At present in work we’re dealing with the new intake of students to what is laughingly described as ‘Higher Education’ or ‘Further Education.’ A substantial number who come to us every year with mis-spelt reading lists, or who can’t even grasp the concept of a bibliography.
‘The author is Evans, John,’ they quote slavishly from their precious pieces of paper. They don’t even possess the imagination or initiative to turn it around and say ‘John Evans’. (Or even this: ‘I need The Mayor of Casterbridge by Hardy, T.’ – presumably the same Hardy, T. who’s listed in the phone book, living in Bridgend!)
Grasping the concept that books may actually be shelved in alphabetical order poses much the same intellectual challenge for these students as understanding that the Earth orbits the Sun did for Renaissance Europeans.
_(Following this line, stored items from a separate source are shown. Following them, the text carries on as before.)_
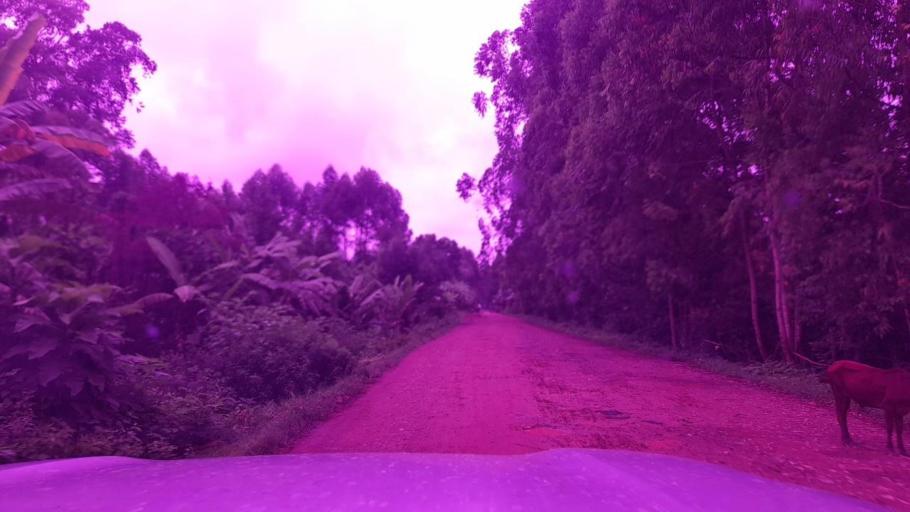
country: ET
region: Southern Nations, Nationalities, and People's Region
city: Bonga
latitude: 7.5786
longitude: 36.0331
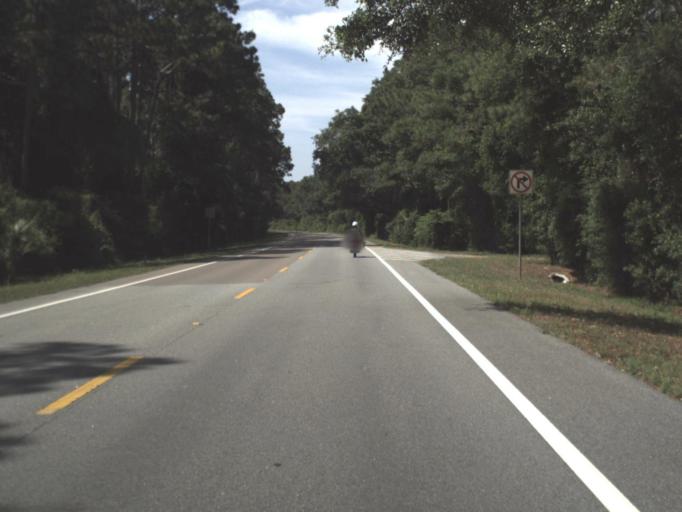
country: US
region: Florida
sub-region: Duval County
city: Atlantic Beach
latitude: 30.4821
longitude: -81.4393
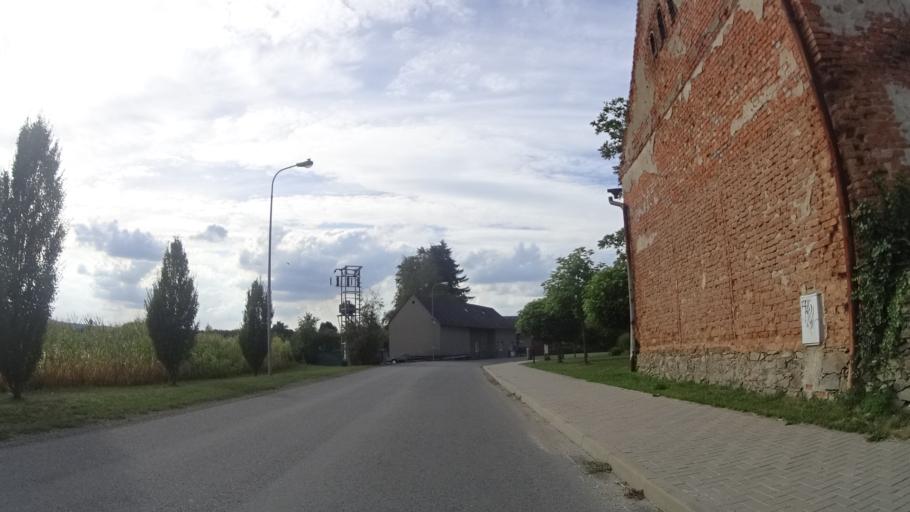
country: CZ
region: Olomoucky
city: Dubicko
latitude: 49.7937
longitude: 16.9651
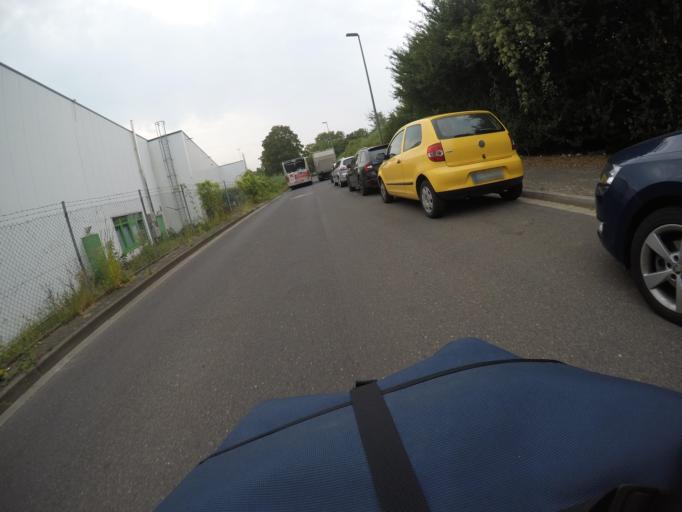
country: DE
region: North Rhine-Westphalia
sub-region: Regierungsbezirk Dusseldorf
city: Neuss
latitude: 51.2058
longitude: 6.7177
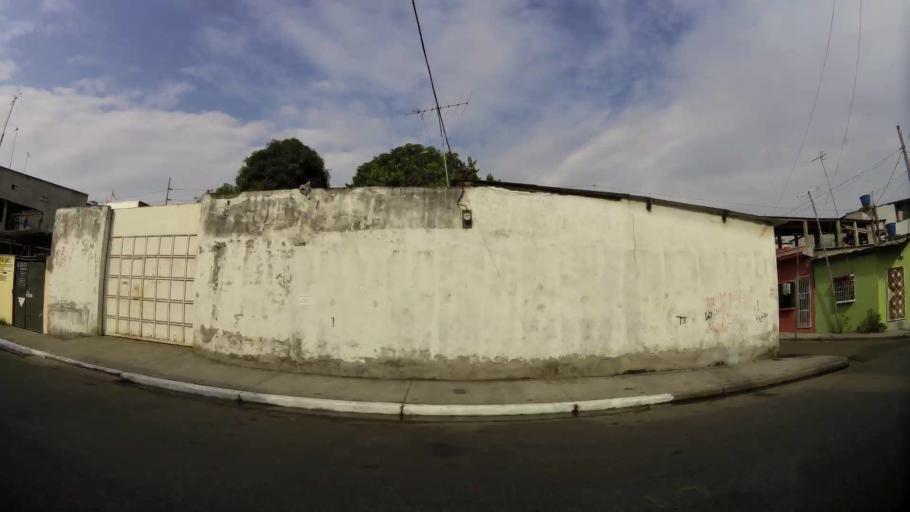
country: EC
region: Guayas
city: Guayaquil
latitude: -2.2483
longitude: -79.9049
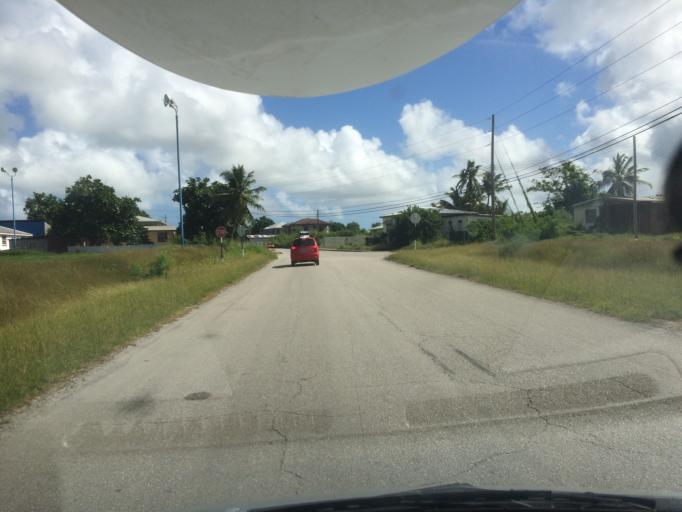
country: BB
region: Saint Lucy
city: Checker Hall
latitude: 13.2854
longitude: -59.6424
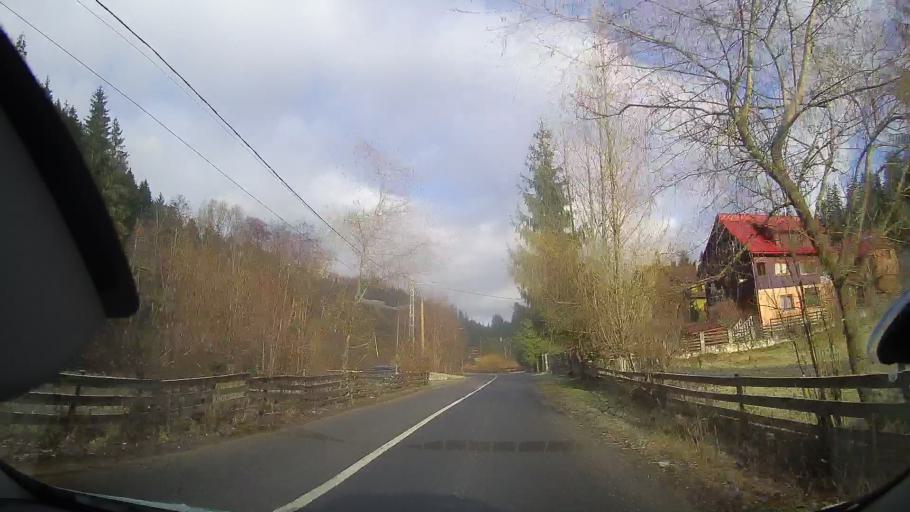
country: RO
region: Alba
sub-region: Comuna Albac
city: Albac
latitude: 46.4623
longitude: 22.9704
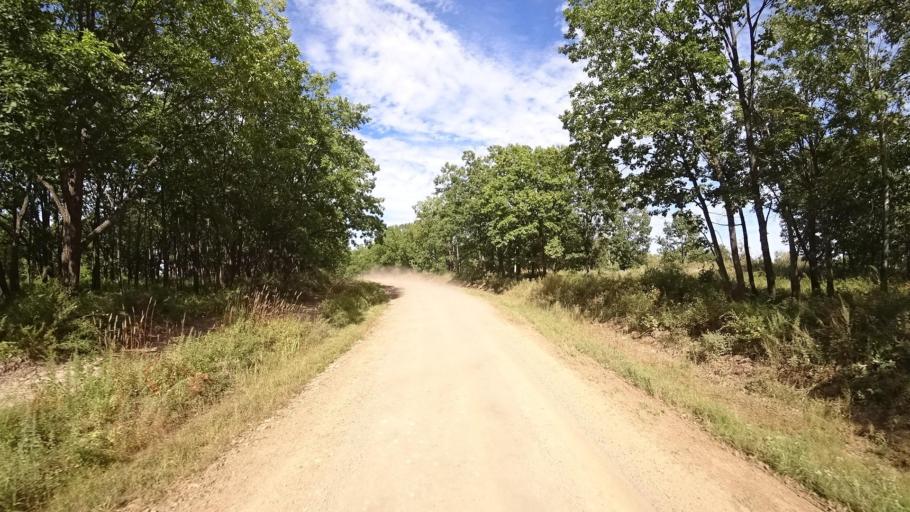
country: RU
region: Primorskiy
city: Yakovlevka
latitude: 44.4026
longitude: 133.5652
‘Where’s your ‘Quantitative Methods’ section?’ one student asked me yesterday. I think she was stunned to learn that it doesn’t exist. There were one or two books on the subject, among all the other Business Studies shit. What was she expecting: a whole bay labelled Quantitative Methods?
And explaining that a recommended textbook might not actually be available is equivalent to explaining Quantum Mechanics to a six-year-old child. It simply doesn’t register in their tiny minds. It’s beyond them.
Read Player Piano by Kurt Vonnegut Jr – his first novel – for a frightening look at what our future will be like, now that our education system has been totally dumbed-down.
(Of course it’s back in print. I wouldn’t tell you to buy an out of print book, would I? What do you think I am – a fucking lecturer?)